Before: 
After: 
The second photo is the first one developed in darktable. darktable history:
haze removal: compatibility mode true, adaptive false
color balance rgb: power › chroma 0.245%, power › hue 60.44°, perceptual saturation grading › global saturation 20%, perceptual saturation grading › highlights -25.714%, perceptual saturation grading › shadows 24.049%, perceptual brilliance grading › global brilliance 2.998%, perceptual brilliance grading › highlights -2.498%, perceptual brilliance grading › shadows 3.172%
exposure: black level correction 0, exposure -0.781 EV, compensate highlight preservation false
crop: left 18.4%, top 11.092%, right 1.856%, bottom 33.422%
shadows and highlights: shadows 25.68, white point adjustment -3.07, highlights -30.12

- **Exercise prompt**
Starting at the beginning of the items and ending with the line that contains "haze removal: compatibility", rewrite those lines with "developed" replaced by "edited" and everything else left unchanged.

- **Response to this task**
Before: 
After: 
The second photo is the first one edited in darktable. darktable history:
haze removal: compatibility mode true, adaptive false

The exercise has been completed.